**What you need to do**. Word for word, print out all of the data, omitting every image.

**Dataset**.

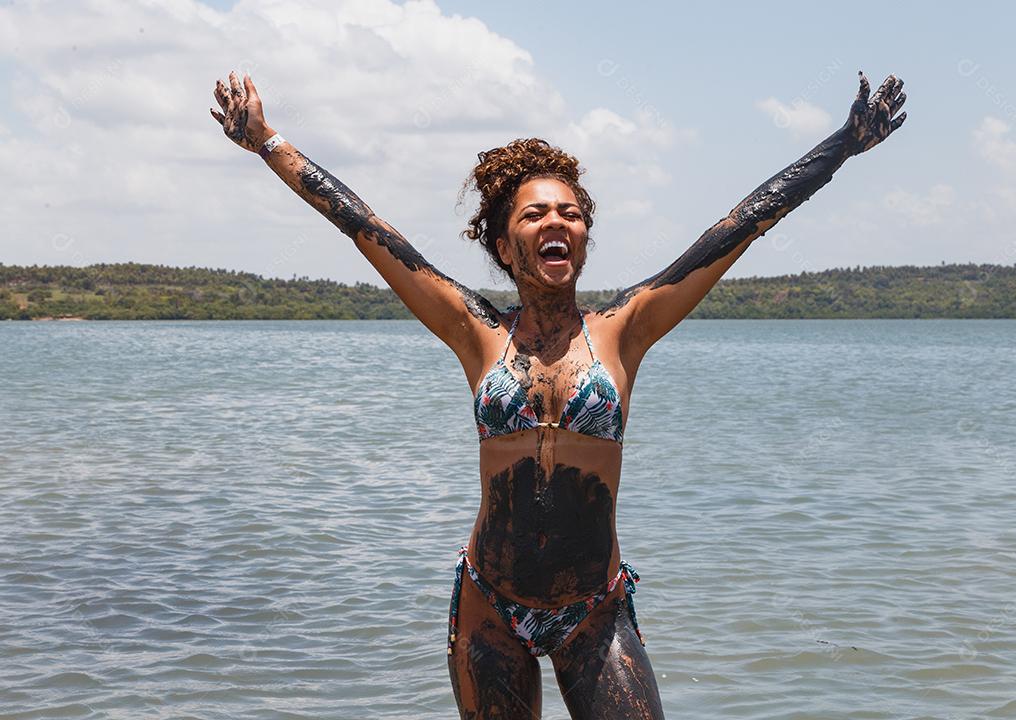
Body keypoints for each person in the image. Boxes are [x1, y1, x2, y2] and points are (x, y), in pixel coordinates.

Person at [211, 68, 906, 719]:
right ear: (505, 245)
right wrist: (268, 143)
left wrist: (843, 146)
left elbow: (740, 226)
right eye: (536, 212)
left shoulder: (626, 330)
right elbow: (365, 227)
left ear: (583, 236)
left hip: (593, 612)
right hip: (490, 604)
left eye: (571, 213)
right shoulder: (475, 331)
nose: (557, 222)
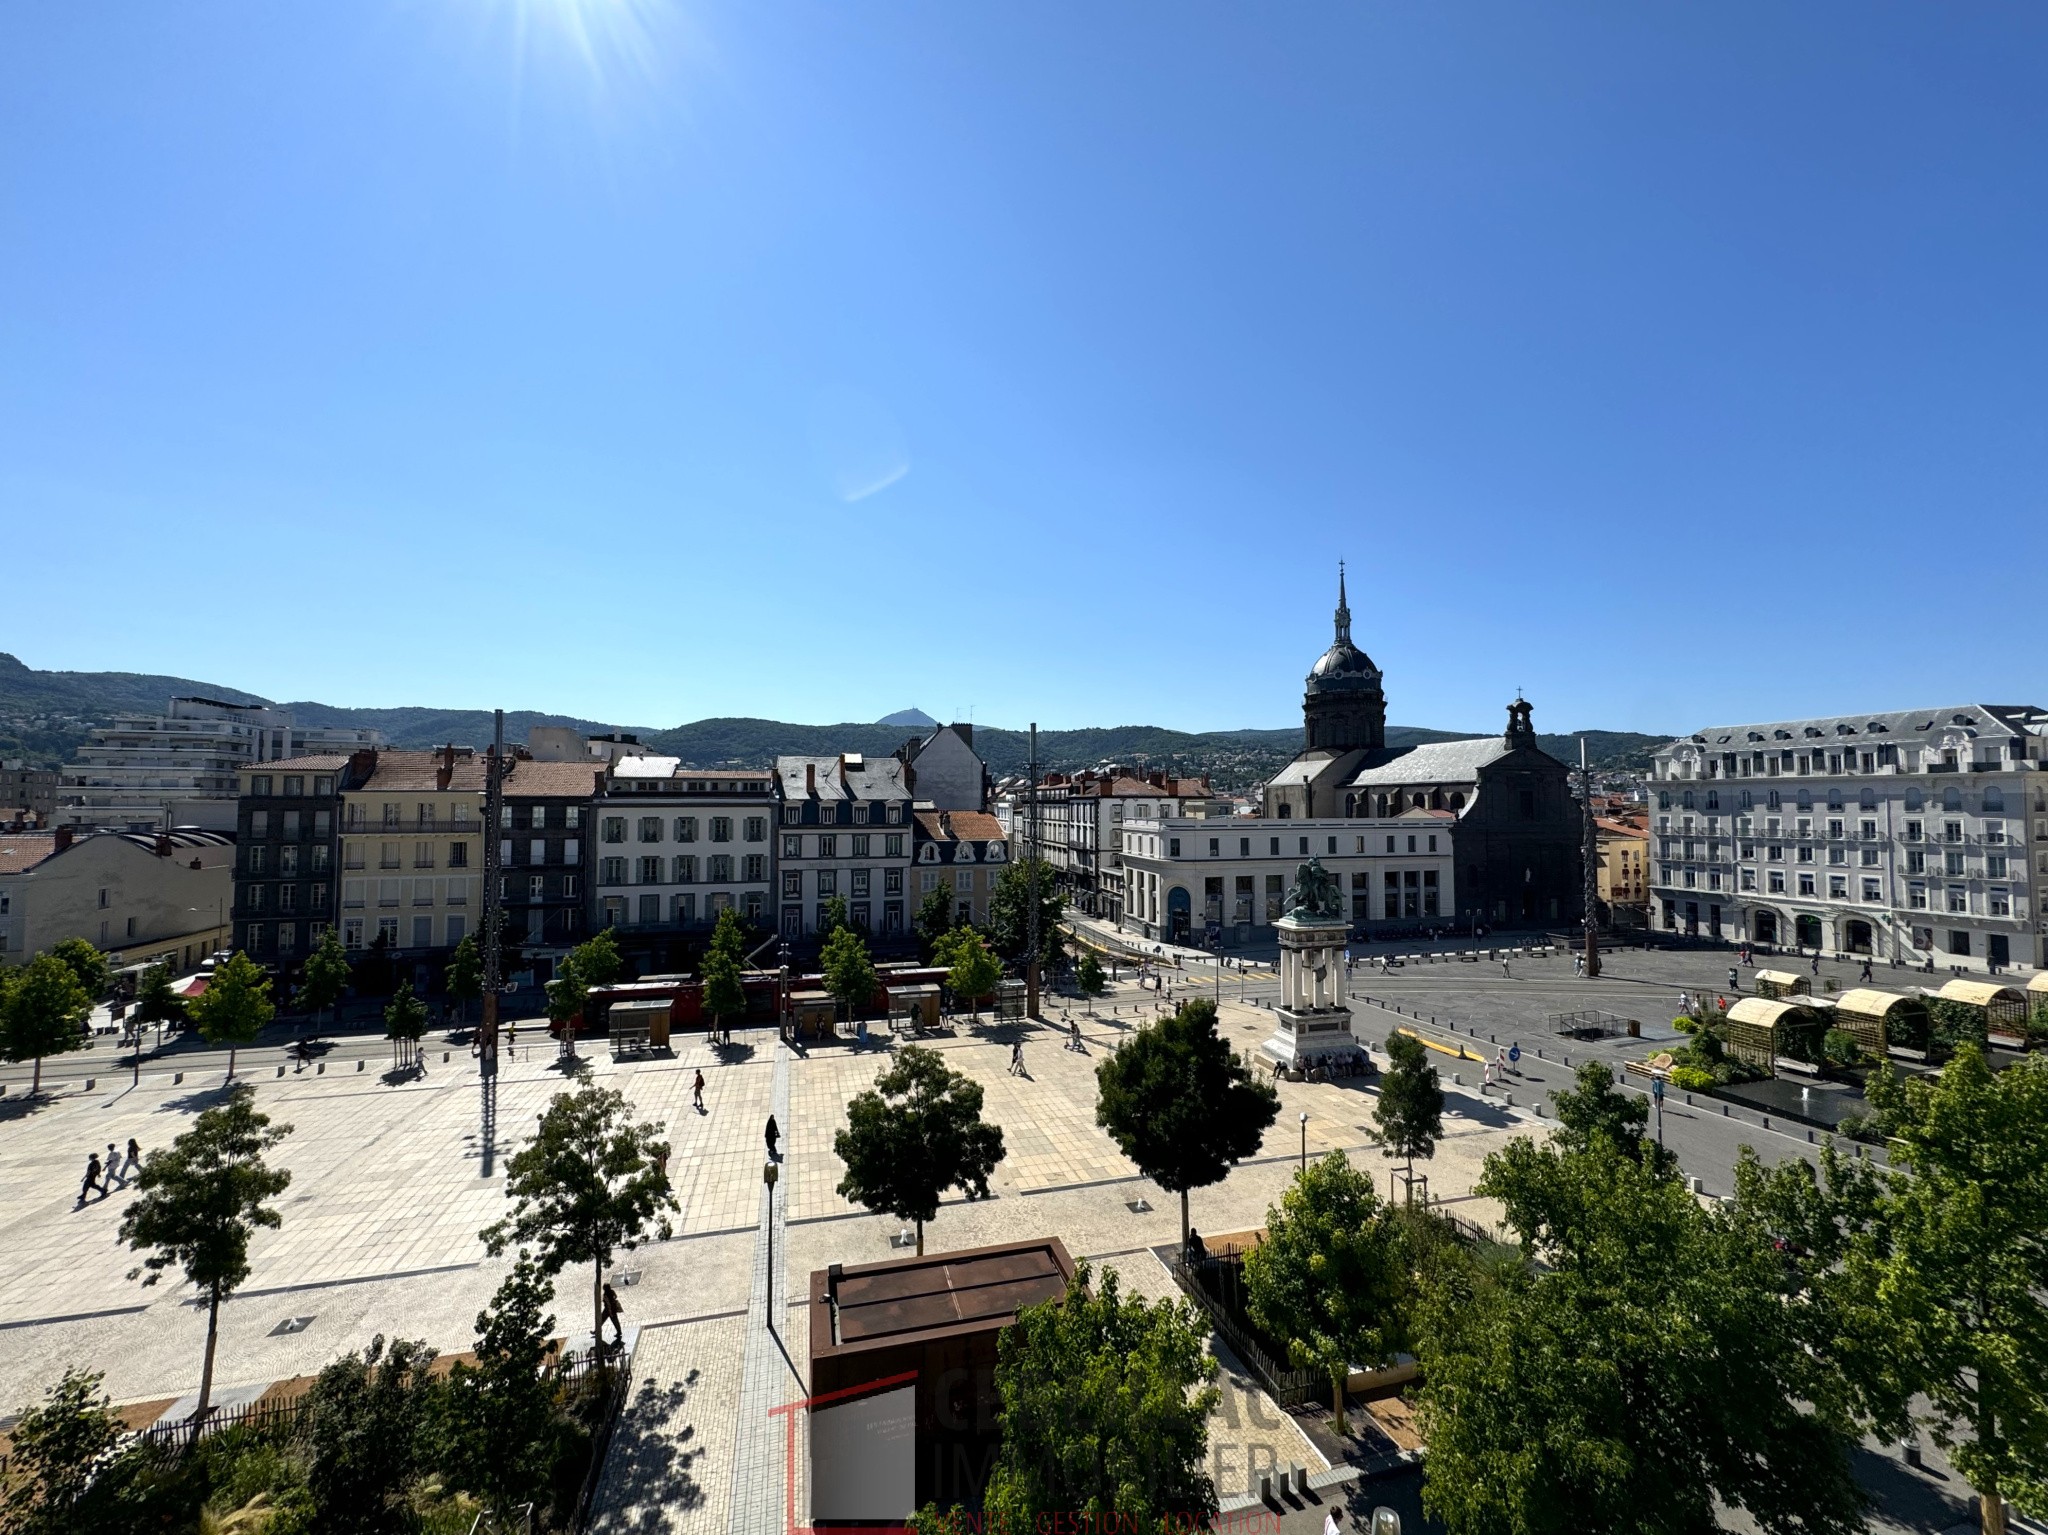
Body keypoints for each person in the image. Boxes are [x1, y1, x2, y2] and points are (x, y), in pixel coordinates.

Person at [601, 1282, 625, 1347]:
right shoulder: (612, 1291)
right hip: (613, 1309)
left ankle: (596, 1330)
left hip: (608, 1310)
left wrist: (610, 1312)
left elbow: (608, 1304)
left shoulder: (605, 1295)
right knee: (615, 1321)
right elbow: (616, 1296)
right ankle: (619, 1331)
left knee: (602, 1319)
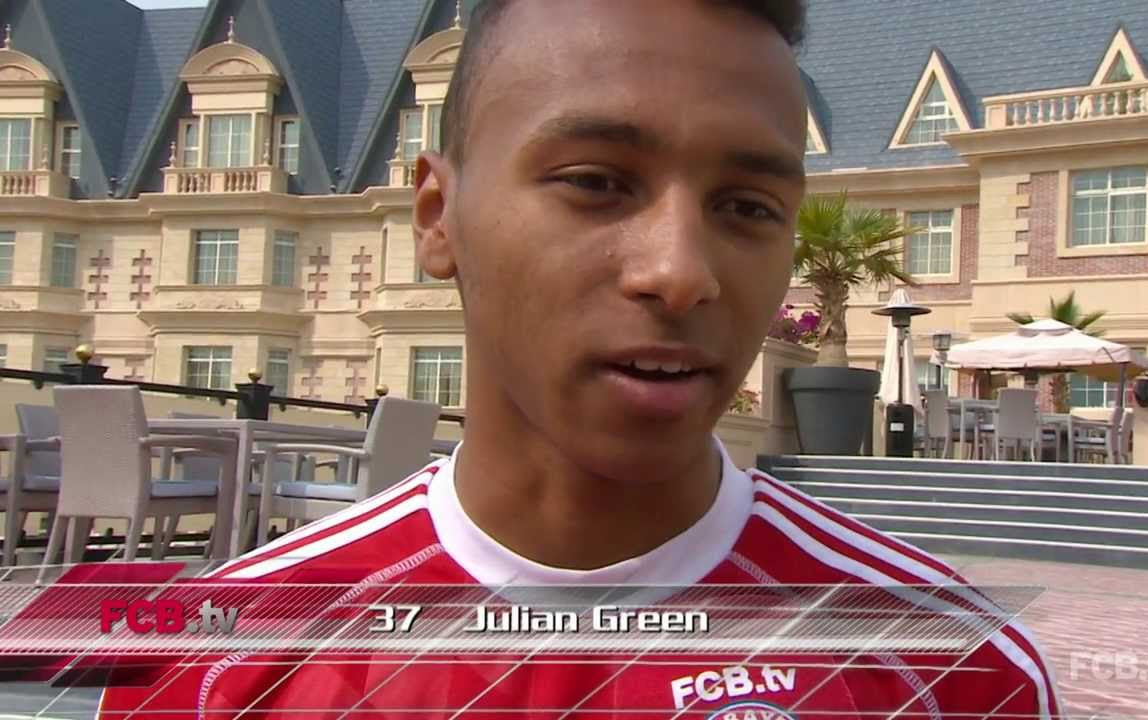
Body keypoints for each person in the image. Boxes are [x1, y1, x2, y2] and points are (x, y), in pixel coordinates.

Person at [101, 0, 1062, 717]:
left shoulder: (950, 667)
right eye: (596, 183)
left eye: (747, 208)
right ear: (437, 217)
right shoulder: (211, 667)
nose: (679, 273)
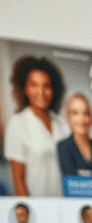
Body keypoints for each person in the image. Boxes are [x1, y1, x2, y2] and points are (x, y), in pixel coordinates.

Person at [4, 54, 69, 197]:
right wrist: (28, 207)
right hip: (35, 206)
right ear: (25, 88)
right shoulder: (17, 124)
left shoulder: (62, 124)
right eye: (34, 85)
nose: (41, 92)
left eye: (47, 86)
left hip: (63, 205)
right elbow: (18, 180)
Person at [57, 92, 92, 180]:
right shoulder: (63, 147)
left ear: (91, 118)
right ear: (68, 117)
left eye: (86, 113)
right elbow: (72, 183)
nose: (81, 119)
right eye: (75, 113)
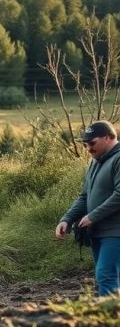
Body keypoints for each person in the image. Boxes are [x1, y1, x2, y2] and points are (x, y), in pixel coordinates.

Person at [55, 120, 120, 296]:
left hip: (115, 232)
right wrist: (66, 219)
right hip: (98, 232)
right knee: (103, 279)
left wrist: (92, 216)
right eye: (85, 145)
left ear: (108, 137)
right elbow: (84, 197)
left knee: (106, 275)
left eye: (92, 143)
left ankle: (110, 321)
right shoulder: (94, 162)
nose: (88, 149)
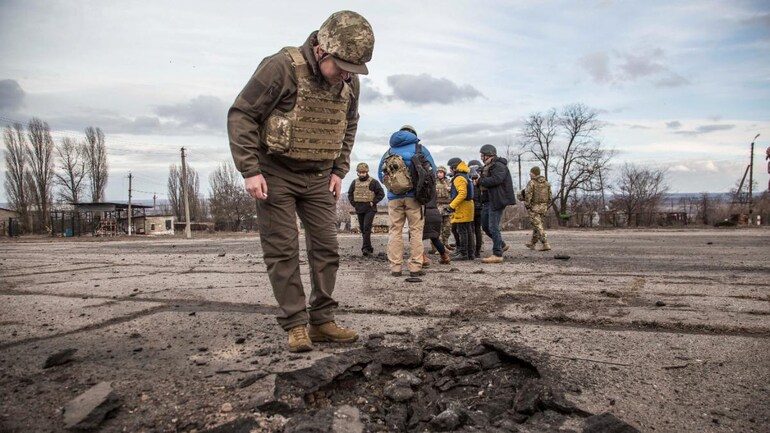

**Answer to this problem**.
Body keypoints for each person in the image. Boxes are [x1, y1, x2, y2] and points are (x, y), in pixel coordinates.

Person at [211, 68, 906, 719]:
right ear: (505, 245)
right wrist: (268, 143)
left wrist: (843, 146)
left elbow: (740, 226)
right eye: (536, 212)
left shoulder: (626, 330)
right elbow: (365, 227)
left ear: (583, 236)
left hip: (593, 612)
right hip: (490, 604)
left eye: (571, 213)
right shoulder: (475, 331)
nose: (557, 222)
Body keypoints for each person in the image. Boxes are [x1, y1, x2, y2] and points are (x, y), in pixel coordinates.

Person at [601, 1282, 625, 1347]:
right shoulder: (612, 1291)
right hip: (613, 1309)
left ankle: (596, 1330)
left hip: (608, 1310)
left wrist: (610, 1312)
left elbow: (608, 1304)
left shoulder: (605, 1295)
right knee: (615, 1321)
right elbow: (616, 1296)
right ankle: (619, 1331)
left knee: (602, 1319)
Body keypoints for each person in the image. Boxes are [x1, y1, x2, y2] and points are (x, y), in pixel coordinates.

Person at [101, 0, 1062, 717]:
left shoulder: (950, 667)
right eye: (596, 183)
left eye: (747, 208)
right ear: (437, 217)
right shoulder: (211, 667)
nose: (679, 273)
Body keypoints for each person in the image. Boxes are [x1, y1, x2, y2] and points are (x, y), in pixel coordinates.

Person at [4, 54, 69, 197]:
right wrist: (28, 207)
right hip: (35, 206)
right ear: (25, 88)
right shoulder: (17, 124)
left shoulder: (62, 124)
right eye: (34, 85)
nose: (41, 92)
left eye: (47, 86)
left hip: (63, 205)
right elbow: (18, 180)
Person at [57, 92, 92, 180]:
right shoulder: (63, 147)
left ear: (91, 118)
right ear: (68, 117)
left eye: (86, 113)
right elbow: (72, 183)
nose: (81, 119)
right eye: (75, 113)
Body keypoints for each person in the image. Boxes are [x1, y1, x2, y2] and points are (x, y), in pixel coordinates.

Person at [55, 120, 120, 296]:
left hip: (115, 232)
right wrist: (66, 219)
right hip: (98, 232)
right knee: (103, 279)
left wrist: (92, 216)
right eye: (85, 145)
left ear: (108, 137)
right elbow: (84, 197)
left knee: (106, 275)
left eye: (92, 143)
left ankle: (110, 321)
right shoulder: (94, 162)
nose: (88, 149)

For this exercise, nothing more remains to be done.